EXTRACTO DEL DOCUMENTO ▸
..............................

Hoy deseo hablarle de algo personal. Es un día muy singular para mí: Se cumple un cuarto de siglo de la aparición de mi primera columna en este diario. Fue el 14 de enero de 1998, por invitación de su entonces vicedirector, Juan Andrés Cardozo. Hasta hoy recuerdo la emoción de ver un artículo firmado por mí en un periódico donde escribían algunos de los intelectuales más respetados del país.
Ni imaginaba que sería el comienzo de una serie semanal de columnas de opinión que no tuvieron interrupción, excepto en 2010 –durante los meses que duró el tratamiento del presidente Fernando Lugo– cuando las labores de médico y columnista se volvieron incompatibles. Hoy, después de más de 1.200 comentarios, lo que había comenzado de manera casi casual, se convirtió en un oficio que, visto desde afuera, parece mucho más fácil de lo que es en realidad.
Eso fue lo que me pasó. Tenía cinco o seis ideas en la cabeza que deseaba exponer en un espacio periodístico. Cuando me lo concedieron, descubrí que esas ideas se van acabando. En cinco o seis semanas para ser exactos. Solo que el espacio hay que llenarlo siempre. Allí se descubre que en Paraguay durante meses no sucede nada que merezca ser comentado. Nuestra política es tan chata y repetitiva que ahuyenta hasta a las musas más voluntariosas.

..............................

TAREAS Y EJERCICIOS ▸
A) Según el texto, ¿en qué fecha se publicó la primera columna en el diario?
B) Indique si cada afirmación coincide con el texto: (i) la serie semanal de columnas tuvo una interrupción en 2010; (ii) la invitación a escribir vino del director del diario; (iii) las ideas iniciales alcanzaron para varios meses de columnas.
Los registros no tienen relación con el texto.

(Datos de estimación de pose)

..............................

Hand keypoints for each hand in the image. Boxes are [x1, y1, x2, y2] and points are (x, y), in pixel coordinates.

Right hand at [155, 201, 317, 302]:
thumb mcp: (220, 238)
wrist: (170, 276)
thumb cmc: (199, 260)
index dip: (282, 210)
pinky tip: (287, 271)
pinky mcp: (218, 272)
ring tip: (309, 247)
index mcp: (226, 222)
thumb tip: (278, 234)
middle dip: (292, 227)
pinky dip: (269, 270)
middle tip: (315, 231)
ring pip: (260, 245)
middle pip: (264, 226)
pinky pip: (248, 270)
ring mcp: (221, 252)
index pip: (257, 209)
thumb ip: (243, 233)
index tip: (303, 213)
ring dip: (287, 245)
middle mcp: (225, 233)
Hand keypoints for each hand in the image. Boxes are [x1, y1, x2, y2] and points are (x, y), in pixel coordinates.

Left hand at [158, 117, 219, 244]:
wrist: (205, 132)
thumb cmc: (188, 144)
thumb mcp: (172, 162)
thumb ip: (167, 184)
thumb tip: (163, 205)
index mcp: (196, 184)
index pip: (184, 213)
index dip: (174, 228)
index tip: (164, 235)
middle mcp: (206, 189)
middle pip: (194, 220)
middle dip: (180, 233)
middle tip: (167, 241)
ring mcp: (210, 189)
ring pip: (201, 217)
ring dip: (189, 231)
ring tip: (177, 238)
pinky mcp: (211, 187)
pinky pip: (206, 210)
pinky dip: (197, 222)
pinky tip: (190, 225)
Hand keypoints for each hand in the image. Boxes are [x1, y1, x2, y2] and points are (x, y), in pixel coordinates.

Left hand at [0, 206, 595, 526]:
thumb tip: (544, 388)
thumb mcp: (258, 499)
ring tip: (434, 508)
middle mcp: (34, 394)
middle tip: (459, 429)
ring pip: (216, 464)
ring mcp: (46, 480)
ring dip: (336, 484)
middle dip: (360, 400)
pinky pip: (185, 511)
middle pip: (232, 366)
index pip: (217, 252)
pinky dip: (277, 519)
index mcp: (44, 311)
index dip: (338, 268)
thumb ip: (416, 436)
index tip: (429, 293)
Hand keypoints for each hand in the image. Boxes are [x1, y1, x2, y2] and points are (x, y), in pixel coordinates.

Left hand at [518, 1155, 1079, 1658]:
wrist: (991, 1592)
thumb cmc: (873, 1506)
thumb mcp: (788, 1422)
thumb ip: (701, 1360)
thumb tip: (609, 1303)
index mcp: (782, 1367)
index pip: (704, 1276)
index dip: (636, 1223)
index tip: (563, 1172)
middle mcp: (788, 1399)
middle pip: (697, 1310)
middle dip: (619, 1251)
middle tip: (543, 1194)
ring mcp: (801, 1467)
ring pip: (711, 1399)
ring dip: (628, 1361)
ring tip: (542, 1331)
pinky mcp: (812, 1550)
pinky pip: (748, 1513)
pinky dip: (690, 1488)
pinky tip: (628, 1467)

..............................

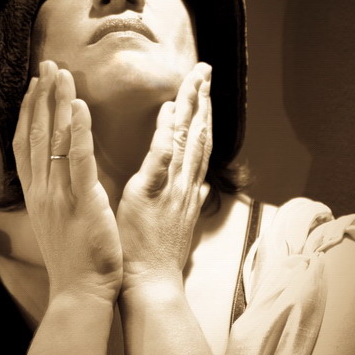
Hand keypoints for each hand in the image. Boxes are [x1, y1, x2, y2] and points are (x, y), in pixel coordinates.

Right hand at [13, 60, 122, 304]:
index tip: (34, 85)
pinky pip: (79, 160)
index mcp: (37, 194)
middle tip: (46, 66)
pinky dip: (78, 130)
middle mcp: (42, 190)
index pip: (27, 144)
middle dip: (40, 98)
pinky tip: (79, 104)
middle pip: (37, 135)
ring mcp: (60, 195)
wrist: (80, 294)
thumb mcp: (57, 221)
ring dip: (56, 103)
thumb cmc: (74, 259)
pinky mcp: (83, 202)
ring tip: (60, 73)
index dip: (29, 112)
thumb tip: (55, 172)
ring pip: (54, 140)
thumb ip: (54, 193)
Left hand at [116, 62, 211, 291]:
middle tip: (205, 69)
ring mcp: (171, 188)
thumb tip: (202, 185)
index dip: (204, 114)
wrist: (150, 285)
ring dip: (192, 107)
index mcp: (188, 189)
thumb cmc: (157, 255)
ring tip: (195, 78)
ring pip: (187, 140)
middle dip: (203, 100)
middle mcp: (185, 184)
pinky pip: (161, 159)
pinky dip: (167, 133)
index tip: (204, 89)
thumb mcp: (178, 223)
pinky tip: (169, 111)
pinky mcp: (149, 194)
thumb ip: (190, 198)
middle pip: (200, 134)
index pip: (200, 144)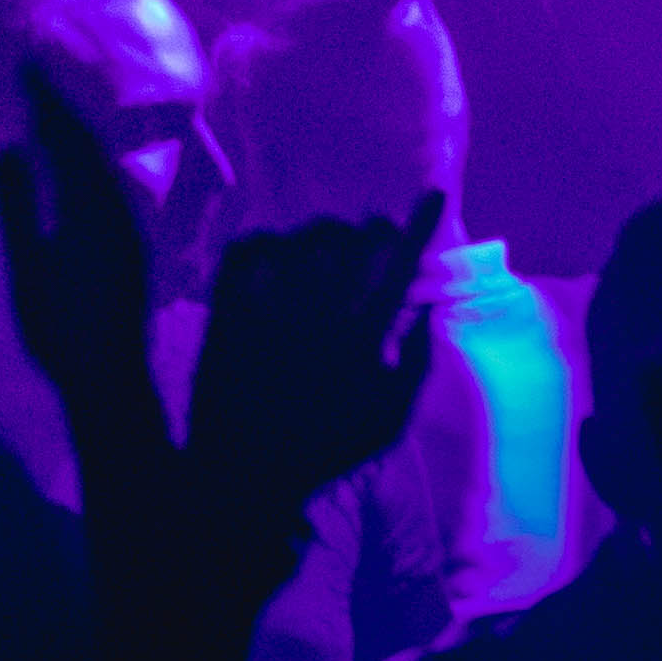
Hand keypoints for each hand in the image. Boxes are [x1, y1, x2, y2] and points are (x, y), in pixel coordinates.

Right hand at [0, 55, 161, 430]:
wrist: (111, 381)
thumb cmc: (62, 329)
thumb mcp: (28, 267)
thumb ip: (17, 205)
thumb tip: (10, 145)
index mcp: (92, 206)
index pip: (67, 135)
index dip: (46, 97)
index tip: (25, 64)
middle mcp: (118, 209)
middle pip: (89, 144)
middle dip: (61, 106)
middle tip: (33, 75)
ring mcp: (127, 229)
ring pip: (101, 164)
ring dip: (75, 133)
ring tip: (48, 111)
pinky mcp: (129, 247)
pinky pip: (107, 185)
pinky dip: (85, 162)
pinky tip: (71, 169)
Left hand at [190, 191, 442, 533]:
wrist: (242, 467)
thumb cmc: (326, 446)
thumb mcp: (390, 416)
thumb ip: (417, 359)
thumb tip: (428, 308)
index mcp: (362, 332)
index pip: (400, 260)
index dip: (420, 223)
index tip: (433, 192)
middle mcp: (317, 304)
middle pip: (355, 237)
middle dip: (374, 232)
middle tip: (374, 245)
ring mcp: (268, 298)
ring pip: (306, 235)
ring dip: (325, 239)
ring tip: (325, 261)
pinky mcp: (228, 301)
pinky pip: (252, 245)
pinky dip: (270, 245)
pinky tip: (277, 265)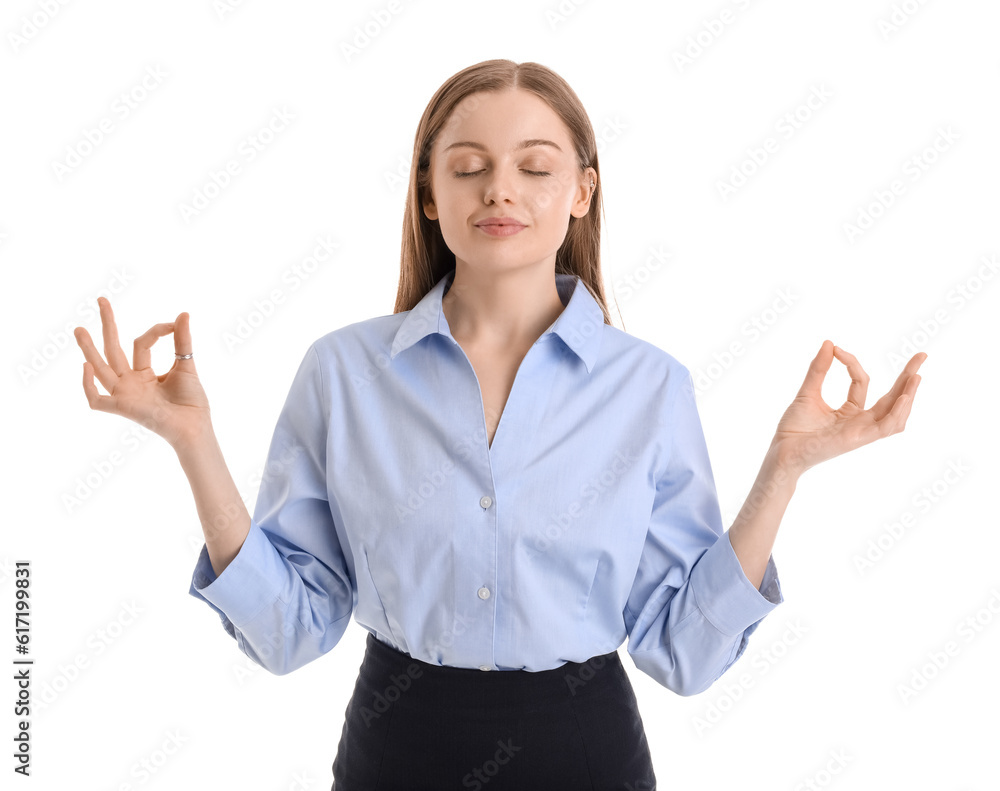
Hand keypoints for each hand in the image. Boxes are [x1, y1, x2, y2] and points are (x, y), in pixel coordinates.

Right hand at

..............................

LISTA DE RESPUESTAS ▸
A) El 14 de enero de 1998.

B)
(i) Sí: "no tuvieron interrupción, excepto en 2010".
(ii) No: "por invitación de su entonces vicedirector, Juan Andrés Cardozo".
(iii) No: "En cinco o seis semanas para ser exactos."